The lines joining these points are of the form
Α(*q*′-γ′) - (*p*′-2)(β-γ)=0,
Α(*q*′+γ′) - (*p*′+2)(β+γ)=0,
and it is easily shown that the co-ordinates of the intersections of the joining lines not lying on Σ_{1} and Σ_{2} are (-*p q r*) (*p - q r*) (*p q - r*). These are the points in which the corresponding sides of the triangles DEF, D′E′F′ meet.
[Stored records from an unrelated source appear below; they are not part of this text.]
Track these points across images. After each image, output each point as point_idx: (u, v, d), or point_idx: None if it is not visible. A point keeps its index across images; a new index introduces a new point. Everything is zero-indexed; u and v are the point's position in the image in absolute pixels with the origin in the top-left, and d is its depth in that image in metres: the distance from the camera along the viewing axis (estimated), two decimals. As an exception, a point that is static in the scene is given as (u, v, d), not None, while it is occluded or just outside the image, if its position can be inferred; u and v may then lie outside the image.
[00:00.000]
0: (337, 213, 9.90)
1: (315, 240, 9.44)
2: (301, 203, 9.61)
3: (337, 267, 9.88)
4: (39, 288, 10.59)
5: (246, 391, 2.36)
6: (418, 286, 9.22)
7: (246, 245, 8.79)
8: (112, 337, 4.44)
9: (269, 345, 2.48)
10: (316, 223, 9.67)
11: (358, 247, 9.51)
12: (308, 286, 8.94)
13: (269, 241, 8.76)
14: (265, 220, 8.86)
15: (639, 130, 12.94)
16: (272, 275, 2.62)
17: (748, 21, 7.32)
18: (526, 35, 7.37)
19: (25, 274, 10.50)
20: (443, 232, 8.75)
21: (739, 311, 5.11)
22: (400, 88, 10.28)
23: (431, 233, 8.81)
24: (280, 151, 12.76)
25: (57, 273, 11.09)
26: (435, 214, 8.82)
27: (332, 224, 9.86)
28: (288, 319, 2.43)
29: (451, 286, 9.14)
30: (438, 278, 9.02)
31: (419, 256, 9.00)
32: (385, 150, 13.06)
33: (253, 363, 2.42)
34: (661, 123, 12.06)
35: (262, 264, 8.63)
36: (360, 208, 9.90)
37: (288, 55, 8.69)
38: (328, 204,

Hence the theorem,—

*The intersections of corresponding sides of two sub-polar triangles whose poles are isogonal conjugates determine the vertices of the diagonal triangle of the quadrangle formed by the intersections of the two conics inscribed in the triangle of reference which are the envelopes of the polars with respect to that triangle of points lying on the polars of the poles of the two sub-polar triangles*.

[Footnote] * “Messenger of Mathematics,” No. 451, November, 1908, p. 117.
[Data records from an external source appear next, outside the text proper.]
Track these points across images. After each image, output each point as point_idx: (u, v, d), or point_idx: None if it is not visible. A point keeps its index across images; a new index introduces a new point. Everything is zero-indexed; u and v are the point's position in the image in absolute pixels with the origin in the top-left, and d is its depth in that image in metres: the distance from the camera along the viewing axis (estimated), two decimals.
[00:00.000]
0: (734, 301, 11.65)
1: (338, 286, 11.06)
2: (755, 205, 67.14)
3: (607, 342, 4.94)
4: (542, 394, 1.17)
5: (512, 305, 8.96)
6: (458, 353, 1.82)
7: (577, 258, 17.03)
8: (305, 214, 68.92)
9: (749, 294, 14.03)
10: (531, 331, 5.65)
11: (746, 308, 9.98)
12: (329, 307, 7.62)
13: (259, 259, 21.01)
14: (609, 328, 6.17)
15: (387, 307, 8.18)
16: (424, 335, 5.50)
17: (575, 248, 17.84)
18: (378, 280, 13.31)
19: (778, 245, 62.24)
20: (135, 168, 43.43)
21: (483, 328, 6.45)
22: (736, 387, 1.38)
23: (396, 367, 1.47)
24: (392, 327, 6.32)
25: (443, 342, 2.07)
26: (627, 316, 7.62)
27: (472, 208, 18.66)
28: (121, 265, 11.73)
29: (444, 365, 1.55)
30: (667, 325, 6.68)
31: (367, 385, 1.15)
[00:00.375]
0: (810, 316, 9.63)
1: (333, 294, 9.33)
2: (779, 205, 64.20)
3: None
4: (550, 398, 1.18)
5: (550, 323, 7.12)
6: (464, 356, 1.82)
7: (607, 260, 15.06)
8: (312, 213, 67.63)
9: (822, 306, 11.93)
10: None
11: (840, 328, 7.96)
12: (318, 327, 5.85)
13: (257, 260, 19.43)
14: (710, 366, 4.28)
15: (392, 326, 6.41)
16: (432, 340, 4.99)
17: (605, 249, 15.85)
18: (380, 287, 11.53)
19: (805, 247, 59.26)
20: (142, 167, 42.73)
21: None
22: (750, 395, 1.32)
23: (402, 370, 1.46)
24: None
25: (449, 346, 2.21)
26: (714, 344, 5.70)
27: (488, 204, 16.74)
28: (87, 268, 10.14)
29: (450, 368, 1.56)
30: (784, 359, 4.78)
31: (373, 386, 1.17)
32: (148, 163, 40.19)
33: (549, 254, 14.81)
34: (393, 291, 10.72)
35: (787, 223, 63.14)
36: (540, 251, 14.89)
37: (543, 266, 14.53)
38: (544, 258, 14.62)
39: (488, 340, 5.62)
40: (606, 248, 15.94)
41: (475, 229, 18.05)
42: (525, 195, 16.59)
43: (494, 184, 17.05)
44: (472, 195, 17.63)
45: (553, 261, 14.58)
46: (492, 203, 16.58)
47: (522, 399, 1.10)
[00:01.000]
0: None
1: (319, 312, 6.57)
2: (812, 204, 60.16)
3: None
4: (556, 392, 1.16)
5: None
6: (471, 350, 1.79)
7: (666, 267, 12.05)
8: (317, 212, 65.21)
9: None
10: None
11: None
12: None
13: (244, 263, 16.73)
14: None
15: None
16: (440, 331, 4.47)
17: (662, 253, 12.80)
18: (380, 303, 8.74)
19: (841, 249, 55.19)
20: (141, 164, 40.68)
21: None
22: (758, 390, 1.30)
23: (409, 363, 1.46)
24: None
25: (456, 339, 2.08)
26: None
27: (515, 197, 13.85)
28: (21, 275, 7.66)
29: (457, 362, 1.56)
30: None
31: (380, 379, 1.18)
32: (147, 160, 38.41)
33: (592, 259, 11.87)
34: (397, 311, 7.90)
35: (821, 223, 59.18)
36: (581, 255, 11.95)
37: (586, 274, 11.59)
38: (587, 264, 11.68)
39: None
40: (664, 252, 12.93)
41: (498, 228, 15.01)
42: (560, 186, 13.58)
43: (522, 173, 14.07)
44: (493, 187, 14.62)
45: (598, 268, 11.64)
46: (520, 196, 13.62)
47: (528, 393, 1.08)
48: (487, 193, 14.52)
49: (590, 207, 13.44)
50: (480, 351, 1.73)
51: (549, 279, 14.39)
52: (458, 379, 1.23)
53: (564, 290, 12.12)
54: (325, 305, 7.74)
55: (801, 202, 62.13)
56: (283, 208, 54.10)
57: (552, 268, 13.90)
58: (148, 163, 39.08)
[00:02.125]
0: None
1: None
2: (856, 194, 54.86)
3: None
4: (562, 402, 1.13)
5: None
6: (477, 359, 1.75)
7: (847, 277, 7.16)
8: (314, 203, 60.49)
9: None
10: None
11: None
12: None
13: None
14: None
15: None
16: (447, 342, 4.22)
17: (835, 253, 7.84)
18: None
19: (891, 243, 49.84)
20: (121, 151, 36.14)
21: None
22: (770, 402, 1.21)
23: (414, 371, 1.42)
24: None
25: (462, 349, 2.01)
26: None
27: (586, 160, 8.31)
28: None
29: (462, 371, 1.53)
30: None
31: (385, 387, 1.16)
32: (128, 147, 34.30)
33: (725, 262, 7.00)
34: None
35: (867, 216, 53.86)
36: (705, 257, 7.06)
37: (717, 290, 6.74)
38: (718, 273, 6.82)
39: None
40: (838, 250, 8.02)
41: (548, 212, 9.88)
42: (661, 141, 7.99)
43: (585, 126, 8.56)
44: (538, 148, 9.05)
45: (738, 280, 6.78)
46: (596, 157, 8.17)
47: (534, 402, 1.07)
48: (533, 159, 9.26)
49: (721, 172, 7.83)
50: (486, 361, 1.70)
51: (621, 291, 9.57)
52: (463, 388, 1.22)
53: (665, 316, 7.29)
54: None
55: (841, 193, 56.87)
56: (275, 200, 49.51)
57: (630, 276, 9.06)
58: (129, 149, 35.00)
The sides of the triangles PQR, P′Q′R′ pass through the vertices of the triangle ABC, the equations of QR and Q′R′ being respectively
ββ_{0}/*qq*′ + γγ_{0},
β/β_{0}q*q*′ + γ/γ_{0}*rr*′ = 0.

The tringles PQR, P′Q′R′ are self-conjugate with respect to the following inscribed conie :-
√Α/*p*′ + √β/*q*′ + √γ/*r*′ = 0
Any point on the conic
S_{0} ≡ Α_{0}βγ + β_{0}γΑ + γ_{0}Αβ = 0
is expressed by the co-ordinates
[-κΑ_{0}, κβ_{0} + γ_{0}, κ(κβ_{0} + γ_{0})],
where κ is a variable parameter.

The Equations of the sides EF, FD, DE of the tringle DEF are respectively
κβ_{0}(Α/Α_{0} + β/β_{0}) + γ_{0}(γ/γ_{0} + Α/Α_{0}) = 0,
κβ_{0}(Α/Α_{0} + β/β_{0}) + γ_{0}(γ/γ_{0} - Α/Α_{0}) = 0,
κβ_{0}(Α/Α_{0} - β/β_{0}) + γ_{0}(γ/γ_{0} + Α/Α_{0}) = 0.
Hence EF passes Through the point of intersection of the tangents to S_{0} at B and C; FD passes through the point in which the line joining B to the pole of the conic meets the tangent at C; DE passes through the point in which the line joining C to the pole of the conic meets the tangent at B.

The sides of the tringle D′E′F′ are respectively
κ^{2}β_{0}γ + κ(Α_{0}Α + β_{0}β + γ_{0}γ) + βγ_{0} = 0,
κ^{2}β_{0}γ - κ(Α_{0}Α + β_{0}β - γ_{0}γ) - βγ_{0} = 0,
κ^{2}β_{0}γ + κ(Α_{0}Α - β_{0}β + γ_{0}γ) - βγ_{0} = 0,
and these lines envelop respectively the conics
(Α_{0}Α + β_{0}β + γ_{0}γ)^{2} - 4β_{0}γ_{0}βγ = 0,
(Α_{0}Α + β_{0}β - γ_{0}γ)^{2} + 4β_{0}γ_{0}βγ = 0,
(Α_{0}Α - β_{0}β + γ_{0}γ)^{2} + 4β_{0}γ_{0}βγ = 0
Hence the Theorem,—

*If the pole of a sub-polar triangle move on a conic circumscribing the triangle of reference, the sides of the sub-polar triangle will pass through three fixed points, while if the pole move on a straight line the sides of the sub-polar triangle will envelop three fixed conics*.